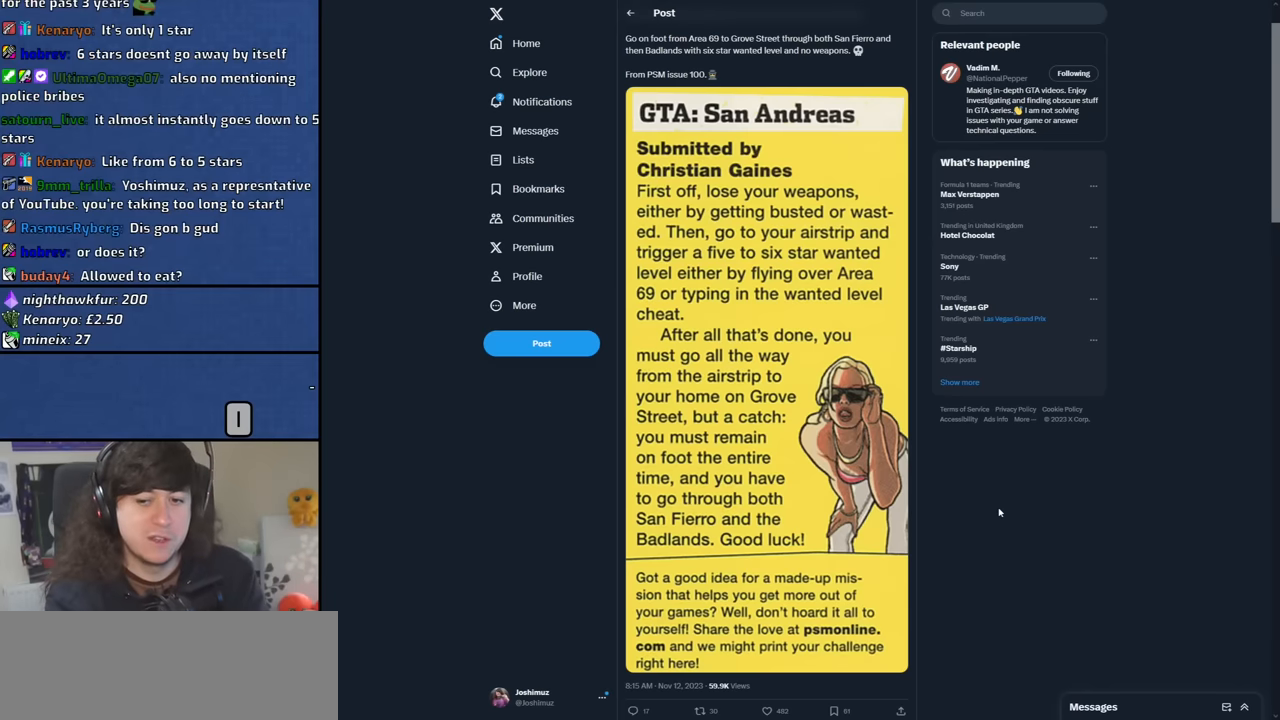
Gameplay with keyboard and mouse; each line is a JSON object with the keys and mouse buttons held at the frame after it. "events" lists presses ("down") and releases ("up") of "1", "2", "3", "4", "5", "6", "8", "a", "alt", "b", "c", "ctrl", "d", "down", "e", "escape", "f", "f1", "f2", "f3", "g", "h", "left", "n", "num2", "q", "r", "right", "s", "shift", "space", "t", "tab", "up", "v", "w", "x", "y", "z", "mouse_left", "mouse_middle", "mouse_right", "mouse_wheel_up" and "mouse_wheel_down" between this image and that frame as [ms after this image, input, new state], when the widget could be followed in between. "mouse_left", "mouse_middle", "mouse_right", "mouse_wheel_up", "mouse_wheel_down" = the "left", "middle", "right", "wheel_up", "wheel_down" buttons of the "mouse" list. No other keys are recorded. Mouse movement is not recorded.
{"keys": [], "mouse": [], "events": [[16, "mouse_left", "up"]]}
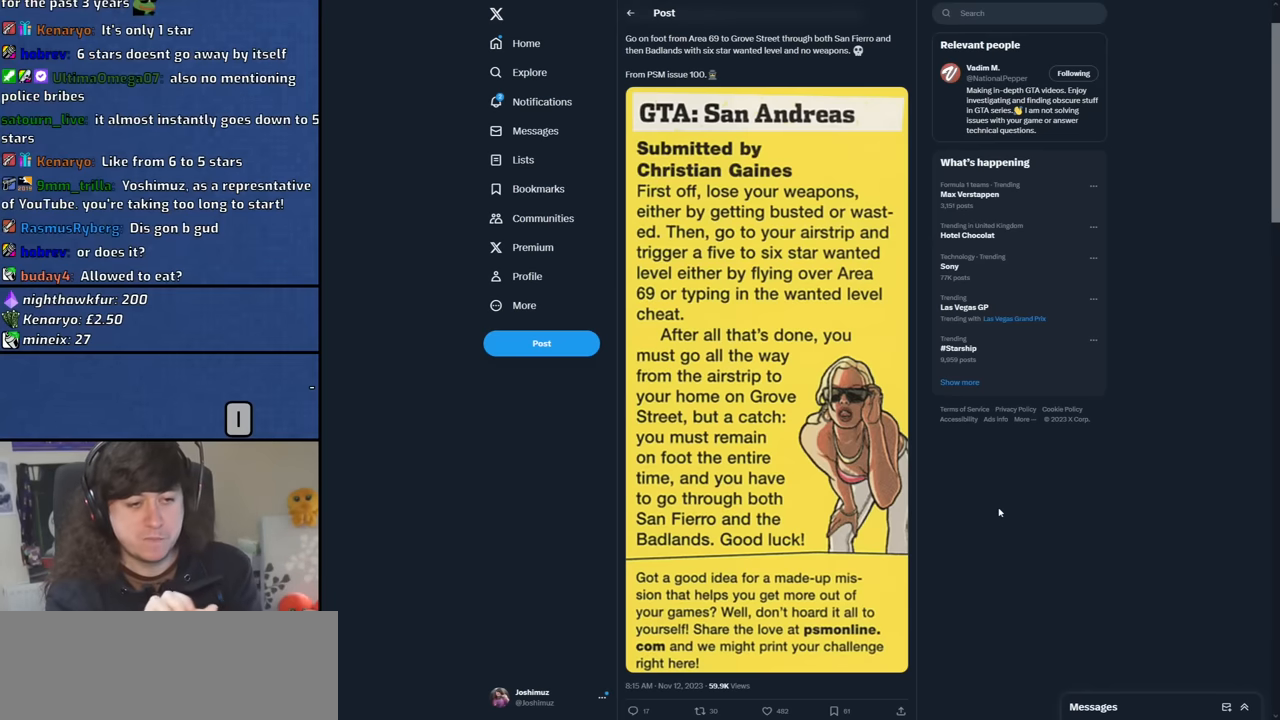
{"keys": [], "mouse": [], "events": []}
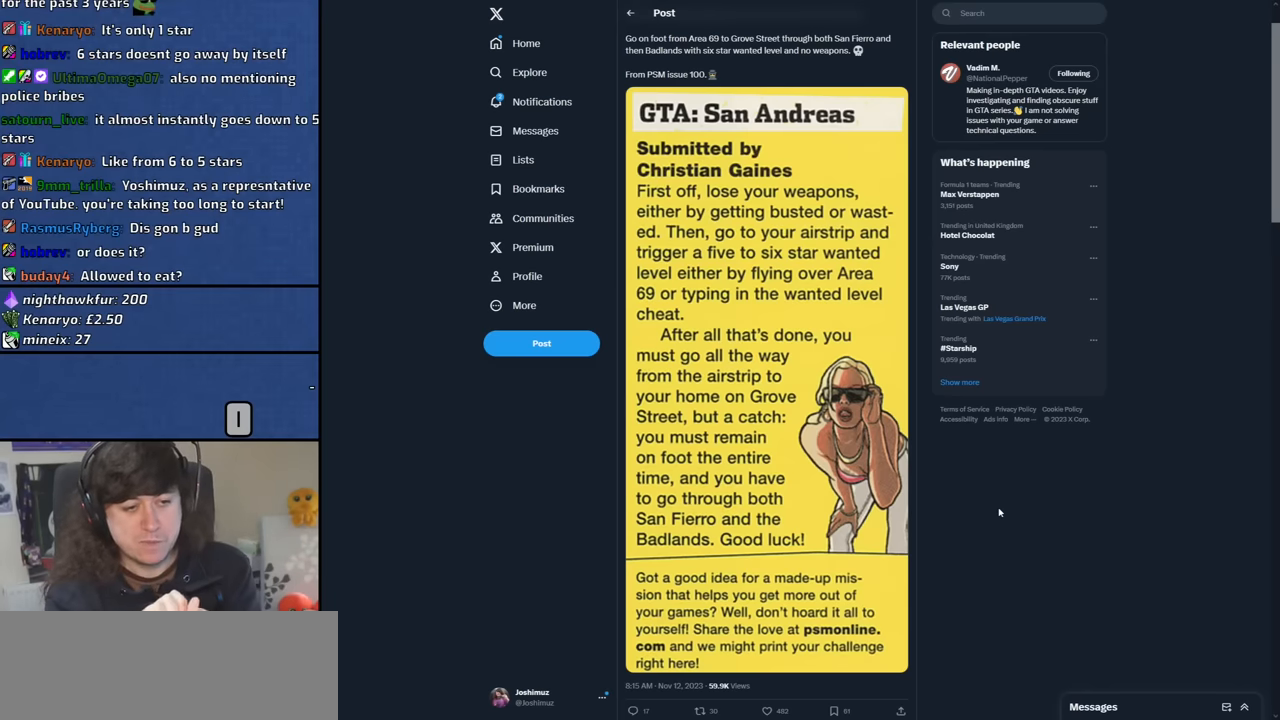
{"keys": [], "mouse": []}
---
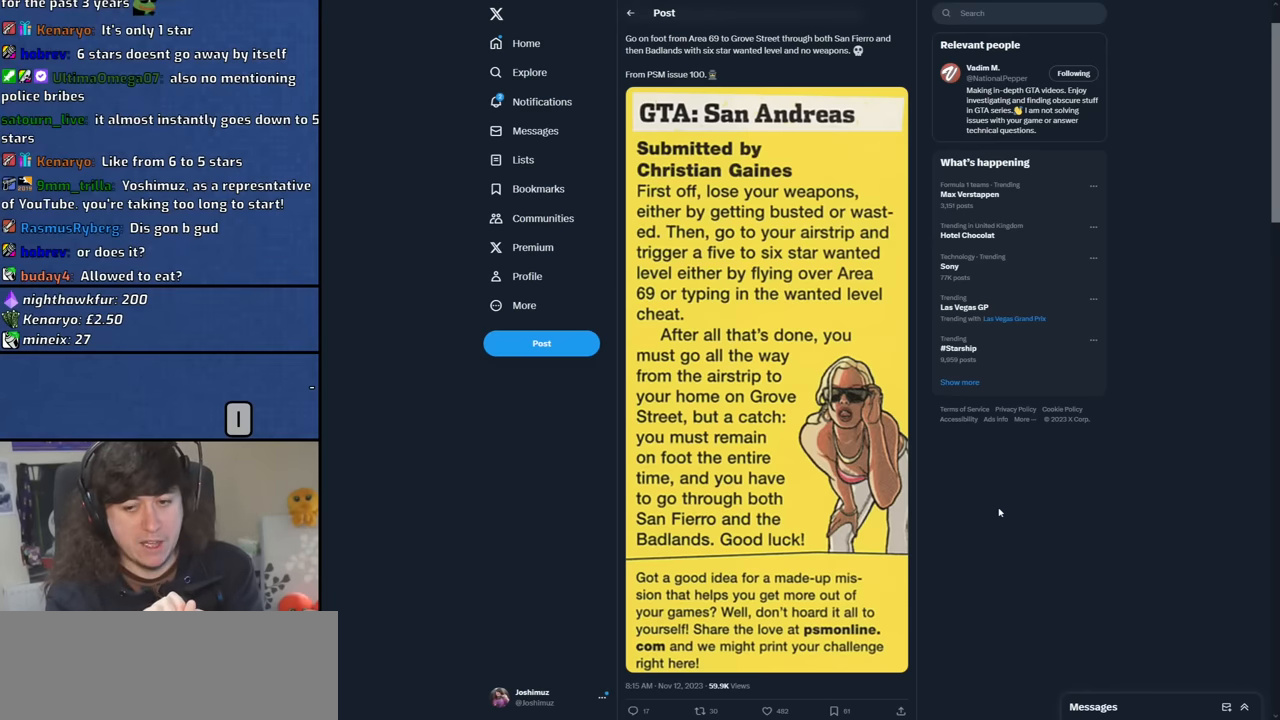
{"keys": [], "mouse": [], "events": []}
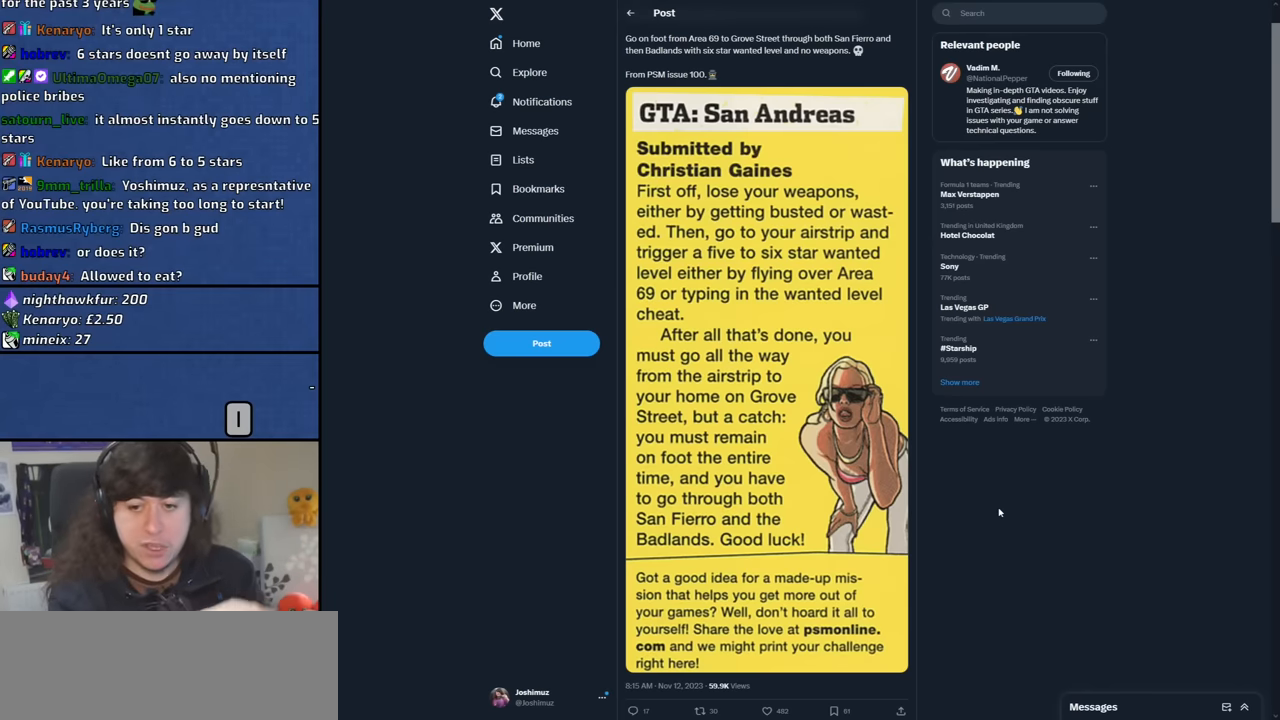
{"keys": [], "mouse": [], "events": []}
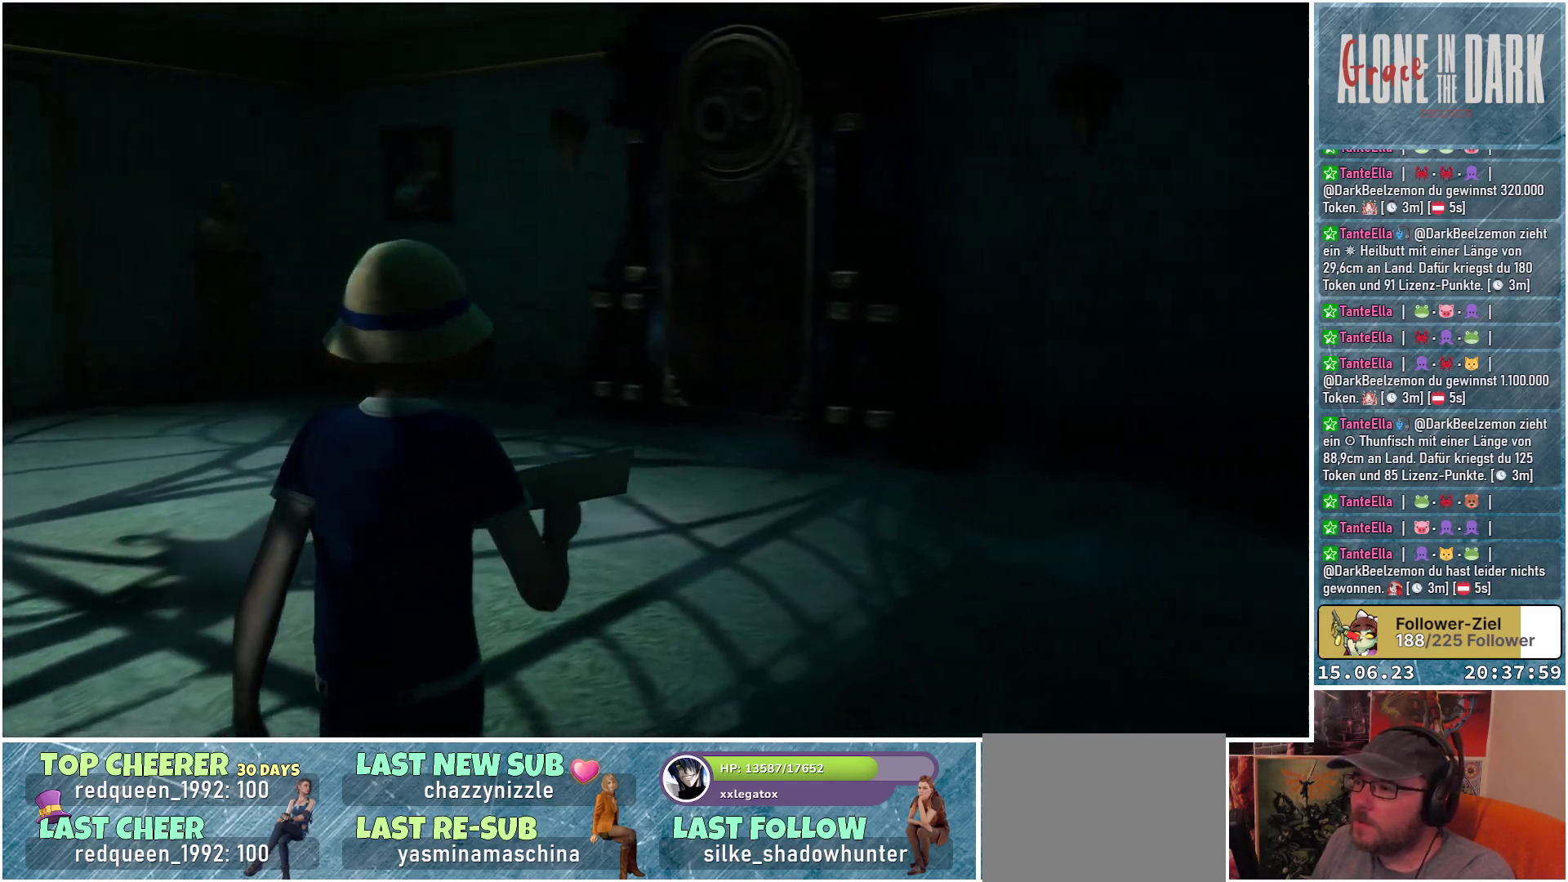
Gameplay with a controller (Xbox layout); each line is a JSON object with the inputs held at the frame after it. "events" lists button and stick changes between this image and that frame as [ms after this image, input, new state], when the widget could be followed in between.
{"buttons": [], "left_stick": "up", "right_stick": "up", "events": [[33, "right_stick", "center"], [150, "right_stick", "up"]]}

## PROBLEM DESCRIPTION
If a line of the listing contains the word "buttons", count it, then state only the total.

## RESULT FOR THIS EXERCISE
2